I love sleeping late. Love it. Even in Ireand. We didn’t even go down for breakfast until nearly 9 and then spent time walking through the shops in Donegal.
Before heading out of town we stopped for a latte at a wee tea room. Caffeine wasn’t our only coffee shop priority. We needed wifi to get in touch with our fabulous friends at the Adelphi again. Nicola was very kind to have a shirt and jacket we left sent ahead to Dingle for us.
We’re all feeling very relaxed despite covering a lot of ground working our way from Dublin, up the east coast, through the North and Northwest in just six days. I certainly have developed a love for the north. Antrim is stunning and Donegal is remote and wild. There were long sections that were trickier than normal to navigate as the signs were only in Gaelic.
Tonight we’ve landed in Westport, Co. Mayo. I’m writing from the back room of Matt Molloy’s pub in the center of town. Molloy is the flutist for the Chieftans and every guide book (and our B&B keeper) said this is the place to be for trad (traditional) music. It shouldn’t start for an hour or so and we’re resting and hiding from the rain.

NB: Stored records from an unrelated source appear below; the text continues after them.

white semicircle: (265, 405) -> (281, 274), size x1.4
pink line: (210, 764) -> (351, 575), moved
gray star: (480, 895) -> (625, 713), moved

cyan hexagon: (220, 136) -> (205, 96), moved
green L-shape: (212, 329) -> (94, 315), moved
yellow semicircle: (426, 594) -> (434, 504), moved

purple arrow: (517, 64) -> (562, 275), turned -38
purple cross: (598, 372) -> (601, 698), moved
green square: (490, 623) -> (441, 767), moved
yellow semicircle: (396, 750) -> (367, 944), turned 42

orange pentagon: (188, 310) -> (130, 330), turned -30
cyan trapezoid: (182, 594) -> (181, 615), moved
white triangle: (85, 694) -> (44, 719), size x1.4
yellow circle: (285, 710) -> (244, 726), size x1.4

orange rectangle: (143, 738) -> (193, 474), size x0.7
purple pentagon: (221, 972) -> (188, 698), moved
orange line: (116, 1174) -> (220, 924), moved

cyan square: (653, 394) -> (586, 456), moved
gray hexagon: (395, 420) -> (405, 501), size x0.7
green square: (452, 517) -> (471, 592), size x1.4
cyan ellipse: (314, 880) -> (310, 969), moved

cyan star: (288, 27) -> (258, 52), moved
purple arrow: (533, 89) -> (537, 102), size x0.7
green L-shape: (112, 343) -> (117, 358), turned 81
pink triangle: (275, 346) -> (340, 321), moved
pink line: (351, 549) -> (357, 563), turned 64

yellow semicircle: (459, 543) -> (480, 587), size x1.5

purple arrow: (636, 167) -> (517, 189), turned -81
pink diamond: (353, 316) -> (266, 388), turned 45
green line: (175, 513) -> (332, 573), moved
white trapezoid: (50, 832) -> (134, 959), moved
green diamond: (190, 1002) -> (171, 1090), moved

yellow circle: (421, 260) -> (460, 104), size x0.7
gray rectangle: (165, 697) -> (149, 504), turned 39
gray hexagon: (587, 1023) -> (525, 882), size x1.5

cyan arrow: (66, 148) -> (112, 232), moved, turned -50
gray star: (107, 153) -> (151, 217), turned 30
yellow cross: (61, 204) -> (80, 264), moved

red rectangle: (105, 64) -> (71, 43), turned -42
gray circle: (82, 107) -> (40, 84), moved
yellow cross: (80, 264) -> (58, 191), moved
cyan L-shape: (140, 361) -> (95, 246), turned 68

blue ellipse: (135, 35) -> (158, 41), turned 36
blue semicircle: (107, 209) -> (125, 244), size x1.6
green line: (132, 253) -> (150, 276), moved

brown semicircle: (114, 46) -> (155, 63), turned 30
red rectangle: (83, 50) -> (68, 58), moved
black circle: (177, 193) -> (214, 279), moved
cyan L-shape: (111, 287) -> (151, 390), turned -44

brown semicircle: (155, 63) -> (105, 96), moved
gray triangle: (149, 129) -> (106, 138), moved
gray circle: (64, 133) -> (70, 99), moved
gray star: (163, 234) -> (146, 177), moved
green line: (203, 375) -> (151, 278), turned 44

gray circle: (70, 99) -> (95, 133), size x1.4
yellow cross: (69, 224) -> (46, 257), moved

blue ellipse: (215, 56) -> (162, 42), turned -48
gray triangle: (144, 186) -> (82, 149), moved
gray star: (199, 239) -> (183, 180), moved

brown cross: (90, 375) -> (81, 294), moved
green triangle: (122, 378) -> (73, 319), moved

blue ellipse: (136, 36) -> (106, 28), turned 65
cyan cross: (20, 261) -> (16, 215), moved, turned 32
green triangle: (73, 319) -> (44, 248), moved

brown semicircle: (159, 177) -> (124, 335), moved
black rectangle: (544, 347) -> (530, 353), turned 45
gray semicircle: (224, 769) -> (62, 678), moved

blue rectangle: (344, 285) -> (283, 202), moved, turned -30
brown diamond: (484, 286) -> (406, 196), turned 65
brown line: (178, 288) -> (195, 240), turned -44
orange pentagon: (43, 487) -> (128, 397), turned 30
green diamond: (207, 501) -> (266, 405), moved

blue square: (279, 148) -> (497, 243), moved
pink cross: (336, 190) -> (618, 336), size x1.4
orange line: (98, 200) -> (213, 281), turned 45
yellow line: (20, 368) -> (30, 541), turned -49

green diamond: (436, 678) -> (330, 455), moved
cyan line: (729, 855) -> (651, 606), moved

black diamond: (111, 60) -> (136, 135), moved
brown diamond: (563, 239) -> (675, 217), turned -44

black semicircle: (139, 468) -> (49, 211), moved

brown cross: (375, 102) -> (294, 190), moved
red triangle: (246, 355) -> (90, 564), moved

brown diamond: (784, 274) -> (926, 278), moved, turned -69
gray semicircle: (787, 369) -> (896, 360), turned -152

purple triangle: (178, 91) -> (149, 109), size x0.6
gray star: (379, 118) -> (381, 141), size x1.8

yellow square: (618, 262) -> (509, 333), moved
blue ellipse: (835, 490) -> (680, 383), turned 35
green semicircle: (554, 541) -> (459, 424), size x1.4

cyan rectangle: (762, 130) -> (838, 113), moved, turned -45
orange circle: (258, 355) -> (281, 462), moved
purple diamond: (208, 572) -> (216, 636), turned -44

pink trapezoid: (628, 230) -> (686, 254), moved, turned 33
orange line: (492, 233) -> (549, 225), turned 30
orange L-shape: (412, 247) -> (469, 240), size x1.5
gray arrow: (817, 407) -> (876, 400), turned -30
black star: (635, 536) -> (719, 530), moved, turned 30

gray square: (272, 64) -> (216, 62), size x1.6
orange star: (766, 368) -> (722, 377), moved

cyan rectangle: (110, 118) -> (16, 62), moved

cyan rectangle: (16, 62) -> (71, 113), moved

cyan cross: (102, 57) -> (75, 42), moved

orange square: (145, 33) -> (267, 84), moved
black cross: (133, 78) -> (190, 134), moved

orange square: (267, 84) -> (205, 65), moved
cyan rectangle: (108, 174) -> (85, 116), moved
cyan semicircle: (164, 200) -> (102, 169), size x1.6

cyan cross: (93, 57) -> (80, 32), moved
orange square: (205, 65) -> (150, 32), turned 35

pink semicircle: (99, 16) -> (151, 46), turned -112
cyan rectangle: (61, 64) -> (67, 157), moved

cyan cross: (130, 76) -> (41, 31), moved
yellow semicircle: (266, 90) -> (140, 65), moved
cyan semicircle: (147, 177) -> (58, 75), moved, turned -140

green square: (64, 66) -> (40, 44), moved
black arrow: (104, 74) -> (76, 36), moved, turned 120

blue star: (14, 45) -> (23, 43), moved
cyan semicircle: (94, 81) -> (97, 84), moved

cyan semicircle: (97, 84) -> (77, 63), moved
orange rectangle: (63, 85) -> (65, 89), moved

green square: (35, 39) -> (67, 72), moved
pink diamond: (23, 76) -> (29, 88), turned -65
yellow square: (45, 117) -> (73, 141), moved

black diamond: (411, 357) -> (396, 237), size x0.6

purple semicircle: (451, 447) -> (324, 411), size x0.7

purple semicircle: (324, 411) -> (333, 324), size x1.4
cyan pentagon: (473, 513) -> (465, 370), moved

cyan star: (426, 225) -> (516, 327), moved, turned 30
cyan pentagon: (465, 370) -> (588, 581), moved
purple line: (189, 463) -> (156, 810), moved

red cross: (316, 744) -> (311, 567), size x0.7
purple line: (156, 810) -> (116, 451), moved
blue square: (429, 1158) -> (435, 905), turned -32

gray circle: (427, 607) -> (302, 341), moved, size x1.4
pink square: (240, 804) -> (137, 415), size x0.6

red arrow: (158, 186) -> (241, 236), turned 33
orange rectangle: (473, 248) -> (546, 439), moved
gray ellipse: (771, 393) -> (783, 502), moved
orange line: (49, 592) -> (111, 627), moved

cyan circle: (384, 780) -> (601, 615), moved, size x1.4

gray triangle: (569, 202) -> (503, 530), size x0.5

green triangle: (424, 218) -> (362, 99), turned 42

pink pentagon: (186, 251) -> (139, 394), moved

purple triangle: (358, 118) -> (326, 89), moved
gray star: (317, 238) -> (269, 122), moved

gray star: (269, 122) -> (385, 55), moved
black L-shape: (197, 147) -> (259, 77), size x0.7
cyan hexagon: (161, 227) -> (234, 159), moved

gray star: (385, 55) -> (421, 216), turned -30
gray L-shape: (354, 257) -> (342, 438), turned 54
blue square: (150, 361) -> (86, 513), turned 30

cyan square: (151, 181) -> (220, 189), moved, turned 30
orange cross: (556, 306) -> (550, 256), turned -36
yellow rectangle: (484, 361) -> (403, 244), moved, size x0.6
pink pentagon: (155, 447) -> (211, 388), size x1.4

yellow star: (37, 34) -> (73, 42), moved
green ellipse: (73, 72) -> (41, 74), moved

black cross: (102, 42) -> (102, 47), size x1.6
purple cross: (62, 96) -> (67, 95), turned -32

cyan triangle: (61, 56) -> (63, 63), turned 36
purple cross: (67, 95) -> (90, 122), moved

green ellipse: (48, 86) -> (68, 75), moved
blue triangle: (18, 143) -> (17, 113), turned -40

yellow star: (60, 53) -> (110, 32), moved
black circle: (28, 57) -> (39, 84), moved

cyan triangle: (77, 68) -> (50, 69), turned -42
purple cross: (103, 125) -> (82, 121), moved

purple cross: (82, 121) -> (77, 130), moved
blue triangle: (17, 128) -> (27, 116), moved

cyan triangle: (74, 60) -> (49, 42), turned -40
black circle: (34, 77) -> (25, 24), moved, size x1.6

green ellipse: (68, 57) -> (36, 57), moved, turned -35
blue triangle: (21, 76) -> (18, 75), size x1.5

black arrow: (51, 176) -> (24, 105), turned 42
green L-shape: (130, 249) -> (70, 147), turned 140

- Lovely drive though Mullaghmore’s country side. My history-loving husband was enamored by a castle on a hill. Turns out it was most recently the home of the ill-fated Lord Mountbatten. Stunning from a distance, but still closed to the public.
- Sligo! Busy city, home of Yeats. We just did a drive through.
- Tubbercurry for lunch at a small, lovely hotel.
- Foxford Woolen Mills shop in Foxford.
- Exploring Westport!
- Talking to a local jeweler about the Claddagh ring Scott bought me in Connemara several years ago. Turns out that it is very rare because the center heart is carved from Connemara marble, which I did not know is rather difficult to do.
- Dinner with the family at Wyatt’s Hotel. Delish.
- Checking in to our B&B, Willow Lodge, which is fantastic. More on that tomorrow.